Il motivo del ritardo (e della relativa spada di Damocle sul capo agli utenti) pare sia stata una sottostima dell’effettivo livello di rischio: solo quando - per bocca del Security Program Manager Stephan Toulouse - i laboratori di Microsoft si sono accorti che era possibile eseguire codice sfruttando il bug (e quindi veicolare worm, spyware e altre amenità da Explorer, visitando semplicemente pagine Web maligne), sono corsi ai ripari.

Ma il bollettino corregge altre tre magagne del browser Web più diffuso e attaccato al mondo: una relativa a un oggetto .Com una cui vulnerabilità poteva portare anch’essa all’esecuzione di codice, e due - più lievi - che riguardano la finestra di gestione dei download e un componente per le transazioni sicure.

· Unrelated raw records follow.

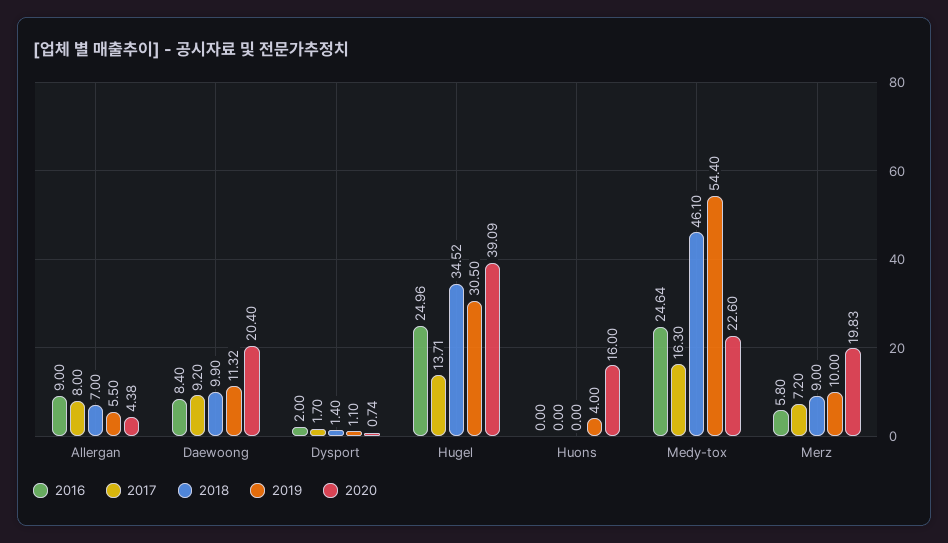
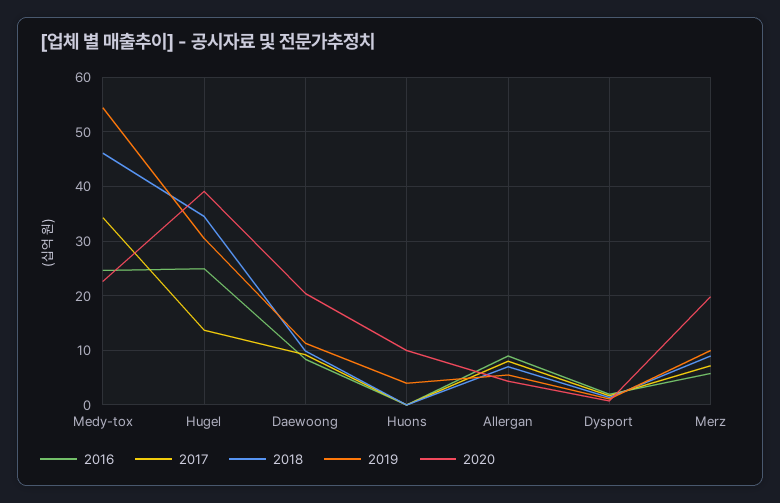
  {
    "2016": {
      "Allergan": 9,
      "Daewoong": 8.4,
      "Dysport": 2,
      "Hugel": 24.96,
      "Huons": 0,
      "Medy-tox": 24.64,
      "Merz": 5.8
    },
    "2017": {
      "Allergan": 8,
      "Daewoong": 9.2,
      "Dysport": 1.7,
      "Hugel": 13.71,
      "Huons": 0,
-     "Medy-tox": 16.3,
+     "Medy-tox": 34,
      "Merz": 7.2
    },
    "2018": {
      "Allergan": 7,
      "Daewoong": 9.9,
      "Dysport": 1.4,
      "Hugel": 34.52,
      "Huons": 0,
      "Medy-tox": 46.1,
      "Merz": 9
    },
    "2019": {
      "Allergan": 5.5,
      "Daewoong": 11.32,
      "Dysport": 1.1,
      "Hugel": 30.5,
      "Huons": 4,
      "Medy-tox": 54.4,
      "Merz": 10
    },
    "2020": {
      "Allergan": 4.38,
      "Daewoong": 20.4,
      "Dysport": 0.74,
      "Hugel": 39.09,
-     "Huons": 16,
+     "Huons": 10,
      "Medy-tox": 22.6,
      "Merz": 19.83
    }
  }

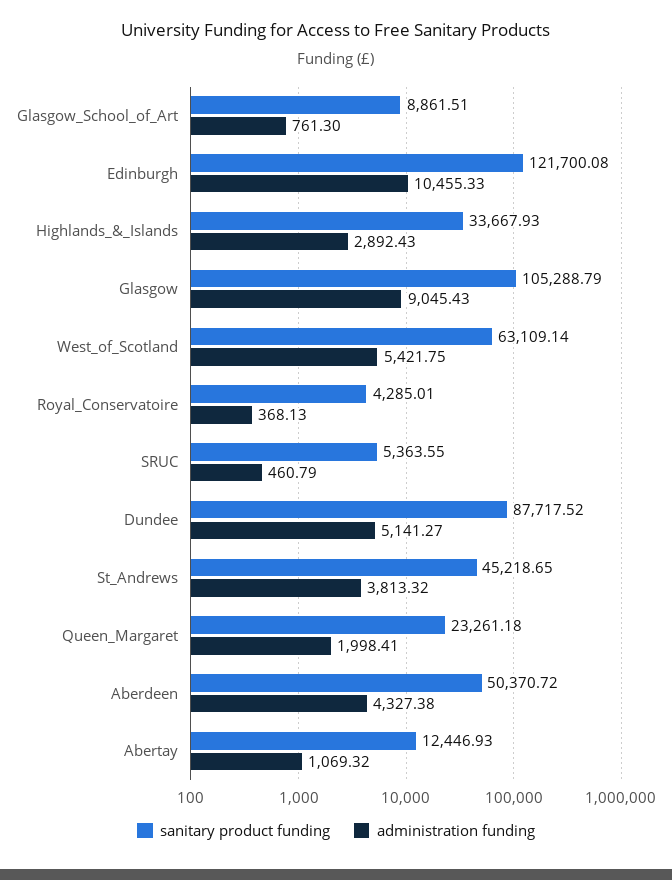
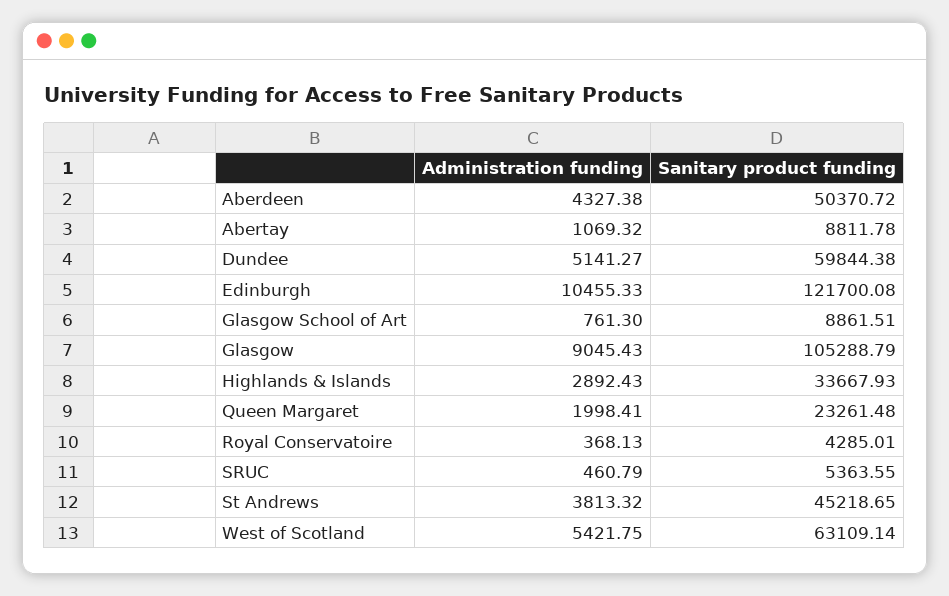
  {
    "sanitary product funding": {
      "Glasgow_School_of_Art": 8861.51,
      "Edinburgh": 121700.08,
      "Highlands_&_Islands": 33667.93,
      "Glasgow": 105288.79,
      "West_of_Scotland": 63109.14,
      "Royal_Conservatoire": 4285.01,
      "SRUC": 5363.55,
-     "Dundee": 87717.52,
+     "Dundee": 59844.38,
      "St_Andrews": 45218.65,
-     "Queen_Margaret": 23261.18,
+     "Queen_Margaret": 23261.48,
      "Aberdeen": 50370.72,
-     "Abertay": 12446.93
+     "Abertay": 8811.78
    },
    "administration funding": {
      "Glasgow_School_of_Art": 761.3,
      "Edinburgh": 10455.33,
      "Highlands_&_Islands": 2892.43,
      "Glasgow": 9045.43,
      "West_of_Scotland": 5421.75,
      "Royal_Conservatoire": 368.13,
      "SRUC": 460.79,
      "Dundee": 5141.27,
      "St_Andrews": 3813.32,
      "Queen_Margaret": 1998.41,
      "Aberdeen": 4327.38,
      "Abertay": 1069.32
    }
  }

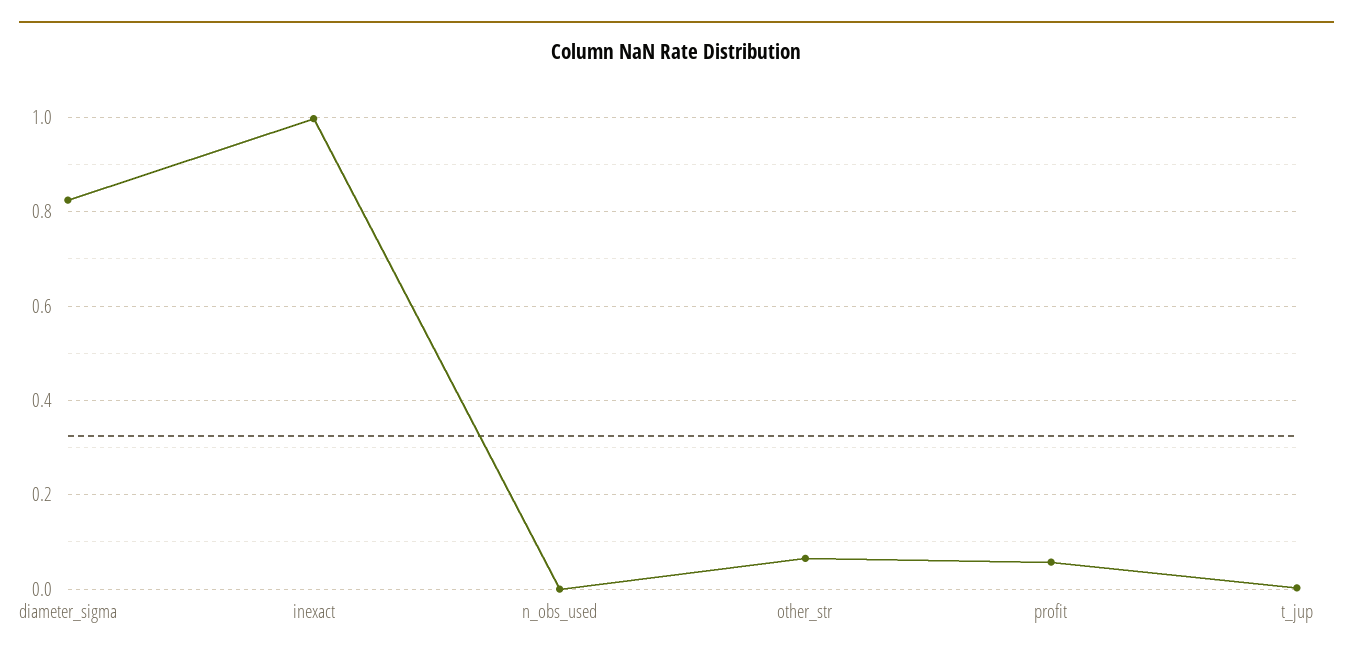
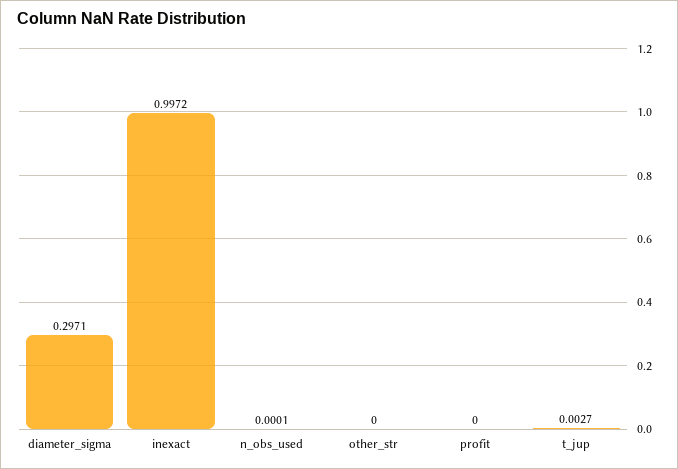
  {
-   "diameter_sigma": 0.82,
+   "diameter_sigma": 0.2971,
    "inexact": 0.9972,
    "n_obs_used": 0.0001,
-   "other_str": 0.06,
+   "other_str": 0,
-   "profit": 0.06,
+   "profit": 0,
    "t_jup": 0.0027
  }

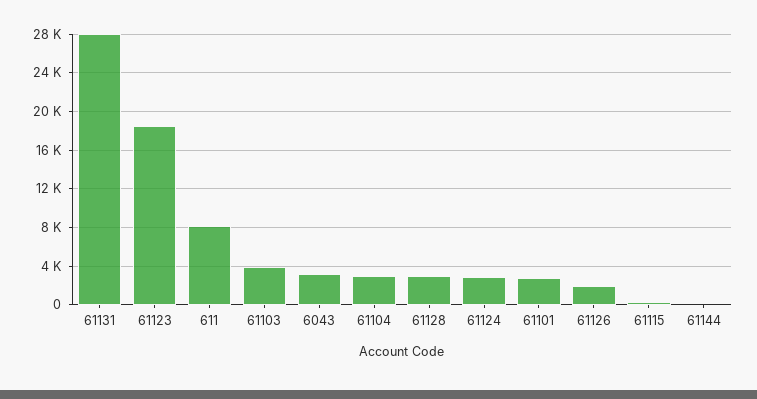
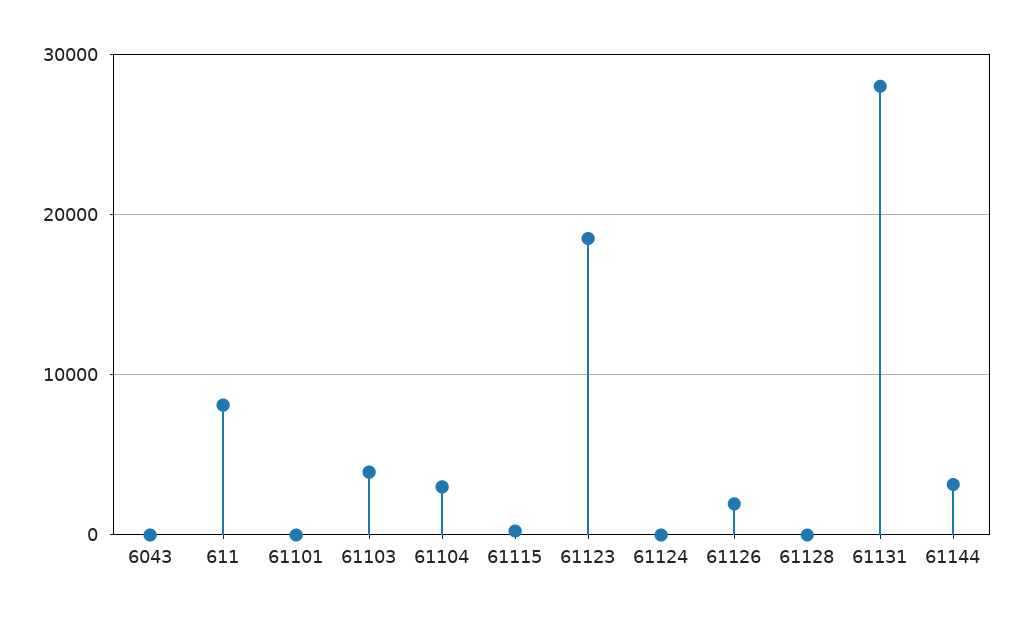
  {
    "61131": 28000,
    "61123": 19000,
    "611": 8000,
    "61103": 4000,
-   "6043": 3000,
+   "6043": 0,
    "61104": 3000,
-   "61128": 3000,
+   "61128": 0,
-   "61124": 3000,
+   "61124": 0,
-   "61101": 3000,
+   "61101": 0,
    "61126": 2000,
    "61115": 0,
-   "61144": 0
+   "61144": 3000
  }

Sul fronte Windows 2000, il bollettino MS05-055 interviene sul kernel (il cuore del sistema operativo, in parole povere) sostituendolo con uno che non permette più la cosiddetta privilege escalation: fenomeno con cui, sfruttando vulnerabilità note, un attaccante con pochi privilegi ne guadagna di superiori.

Non solo patch, ad ogni modo, per Microsoft: dicembre riserva anche un aggiornamento per Windows che permette di rimuovere, in maniera sicura e definitiva, l’antipatico (e pericoloso, visto che poteva essere sfruttato per installare applicazioni dannose) rootkit di Sony-Bmg distribuito a mo’ di metodo anticopia per alcuni Cd (e installato sui sistemi degli utenti senza che questi ultimi ne fossero a conoscenza).

Aggiornamento tutto sommato leggero, quindi: che è - come al solito - meglio far gestire dalla funzione “Aggiornamenti automatici” di Windows.